Woman wearing a face mask and looking unhappy because she wants a divorce during the coronavirus

Separation and Divorce During Coronavirus

People are calling the office in the midst of this coronavirus crisis to ask how they can get a separation or divorce with the problems we are facing now. Most courts are functioning on a limited basis, except for “essential” matters or emergencies, like orders of protection. Couples who are experiencing marital distress are now facing other crises: loss of a job or a collapsed small business, depleted bank accounts, stocks and retirement funds that have plummeted in value. For some people wanting to separate or divorce, they fear that the economic toll means they will never be able to afford a divorce. 

One couple invested home equity loan funds in the stock market in November 2019, hoping to have enough money to fund the legal fees for their amicable divorce. By mid-March, their investment had shrunk by 40%, while they still owed 100% on the home equity loan. 

Another couple realized that their planned separation for March wouldn’t work financially. The husband had lost his job, so he couldn’t afford to move out and rent an apartment while also paying child support. 

Another couple, who put their house on the market on March 1, planned to separate and divorce as soon as it was sold. Then came the orders to shut down non-essential businesses. The real estate market is on hold: they don’t know when they will be able to sell or whether they will net any profits on the sale. 

Here is some advice if you are separating or divorcing during the coronavirus quarantine. 

1. Take advantage of all the financial assistance government benefits offer: from free school lunches to CARES Act aid programs. There are loans available to help small businesses stay afloat financially and mortgage relief programs that let you defer payments to the end of your loan period. 

2. Make temporary living arrangements: if you cannot afford to move out, re-configure your living quarters so that you have some separation. Turn the basement or den into one spouse’s living quarters so you each have some personal space and privacy, even under one roof. 

3. If you have lost your job or your income has decreased significantly, make an interim agreement for child support and/or maintenance so you pay less support. Agree to review the amount every 90 or 120 days for the next year. This will allow the support-paying parent to build up an income base before a final support agreement is made. Get the interim agreement signed as soon as possible. The court will not modify support payments after they are due. 

4. If you are employed, suspend contributions to your retirement plans and lower your income tax withholding, so that you will have more income available to you now. 

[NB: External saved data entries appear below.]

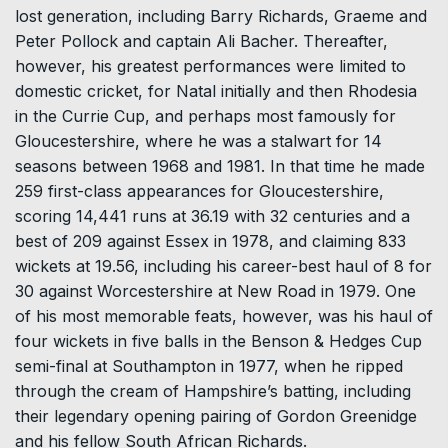
lost generation, including Barry Richards, Graeme and
Peter Pollock and captain Ali Bacher. Thereafter,
however, his greatest performances were limited to
domestic cricket, for Natal initially and then Rhodesia
in the Currie Cup, and perhaps most famously for
Gloucestershire, where he was a stalwart for 14
seasons between 1968 and 1981. In that time he made
259 first-class appearances for Gloucestershire,
scoring 14,441 runs at 36.19 with 32 centuries and a
best of 209 against Essex in 1978, and claiming 833
wickets at 19.56, including his career-best haul of 8 for
30 against Worcestershire at New Road in 1979. One
of his most memorable feats, however, was his haul of
four wickets in five balls in the Benson & Hedges Cup
semi-final at Southampton in 1977, when he ripped
through the cream of Hampshire’s batting, including
their legendary opening pairing of Gordon Greenidge
and his fellow South African Richards.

5. If the stalemate in the real estate market prevents a sale of your home right now, consider a new plan: one spouse stays in the home and you defer sale for three years, when there is a better chance that the real estate market will improve. Or, one spouse can use retirement assets to buy out the other spouse’s interest in the home

6. If you are already separated or divorced, work out custody access plans with your spouse or ex-spouse based on stay-at-home and social distancing guidelines. If you can keep up the current schedule safely, do so. Take into account everyone your children will have contact with at your home, your spouse’s home, and traveling between them. If one of you has contact with an elderly parent, consider transferring the children less frequently or not at all. Even if some guidelines are lifted, traveling unnecessarily could be a serious risk to your children’s (and your own) health. It’s unclear whether summer camps or pools will open at all this year, so modify your summer plans accordingly. 

7. If you are quarantining with your spouse and children but have discussed or initiated a divorce, you’re probably feeling a lot of stress. Most attorneys, therapists, and financial counselors are not meeting anyone in person, but video conference calls are quickly becoming business as usual. If you can, create a schedule with your spouse, with on-duty and off-duty parenting times for each of you. It’s important to keep tension low in front of your children, so do things for yourself (walk, meditate, call a friend). Do your best to avoid triggering arguments with your spouse. Remind yourself that this won’t last forever. 

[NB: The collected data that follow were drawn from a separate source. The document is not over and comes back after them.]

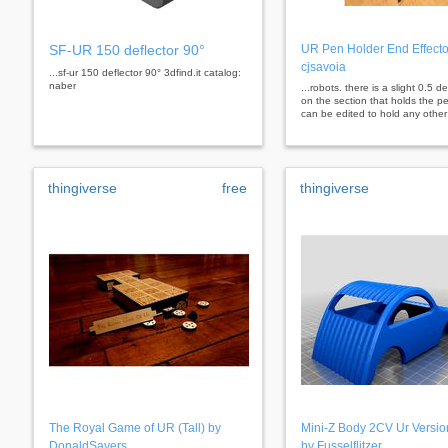
SF-UR 150 deflector 90°
UR Pen Holder End Effecto
cjsavoia
...sf-ur 150 deflector 90° 3dfind.it catalog:
naber
...robots. there is a slight 0.5 
on the section that holds the pe
can be edited to hold any other
thingiverse
free
thingiverse
The Royal Game of UR (Tall) by
Mini-Z Body 2CV Ur Versio
DonaldSayers
by Fusselflitzer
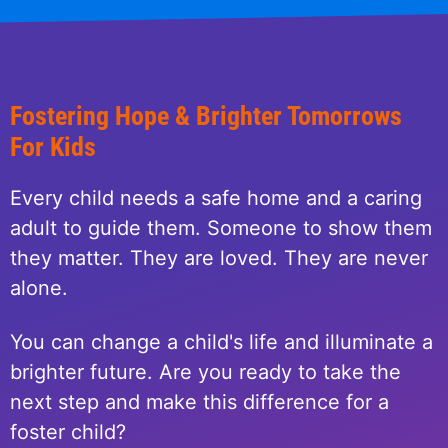
Fostering Hope & Brighter Tomorrows
For Kids
Every child needs a safe home and a caring
adult to guide them. Someone to show them
they matter. They are loved. They are never
alone.
You can change a child's life and illuminate a
brighter future. Are you ready to take the
next step and make this difference for a
foster child?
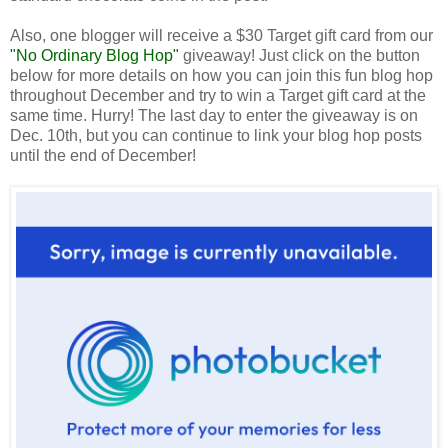
Also, one blogger will receive a $30 Target gift card from our
"No Ordinary Blog Hop"
giveaway! Just click on the button
below for more details on how you can join this fun blog hop
throughout December and try to win a Target gift card at the
same time. Hurry! The last day to enter the giveaway is on
Dec. 10th, but you can continue to link your blog hop posts
until the end of December!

8. If you or your spouse has lost a job, you may not be able to continue paying high legal fees. Some attorneys and therapists are recommending alternative dispute resolution processes like divorce mediation or collaborative divorce. Before you make a decision, do your research and make sure you choose the right process for you.

9. Even if your financial circumstances aren’t dire, your stock accounts, retirement funds and other investments have probably depreciated. You may need to redo your distribution of assets, spousal and/or child support and tax implications. Take a deep breath and wait a few months for your finances to stabilize before going ahead. 

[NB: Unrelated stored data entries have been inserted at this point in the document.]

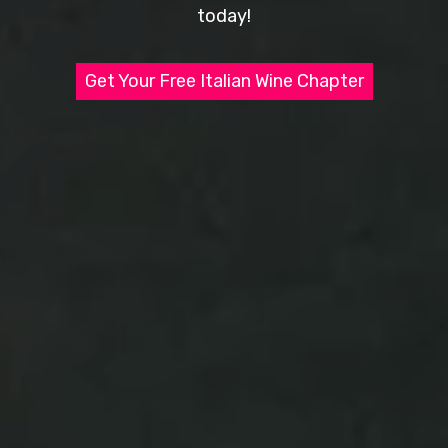
today!
Get Your Free Italian Wine Chapter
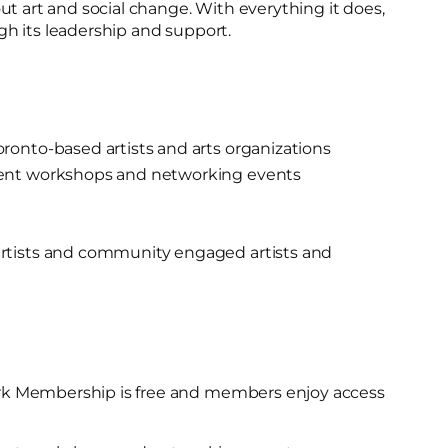
ut art and social change. With everything it does,
h its leadership and support.
ronto-based artists and arts organizations
ent workshops and networking events
rtists and community engaged artists and
k Membership is free and members enjoy access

10. As hard as it may be, try to be patient. Most people getting divorced want it to be over as soon as possible, but it’s not feasible while the country is under COVID-19 lockdown. Try to make a sensible and affordable interim plan with your spouse to get through this period. You will be able to work on your separation or divorce in the future.

Coronavirus/COVID-19 will probably make your divorce take longer than it otherwise would have. With no court activity, in-person meetings impossible, the value of assets in flux, business valuations on hold (or moot, if your small business has folded), it’s inevitable. At the same time, people are grieving for lost loved ones and our collective nerves are frayed over the uncertain future.

Remember that your spouse is also worried about your children and scared about the future. Try to accept that the pace of your divorce is beyond your control, but it will happen.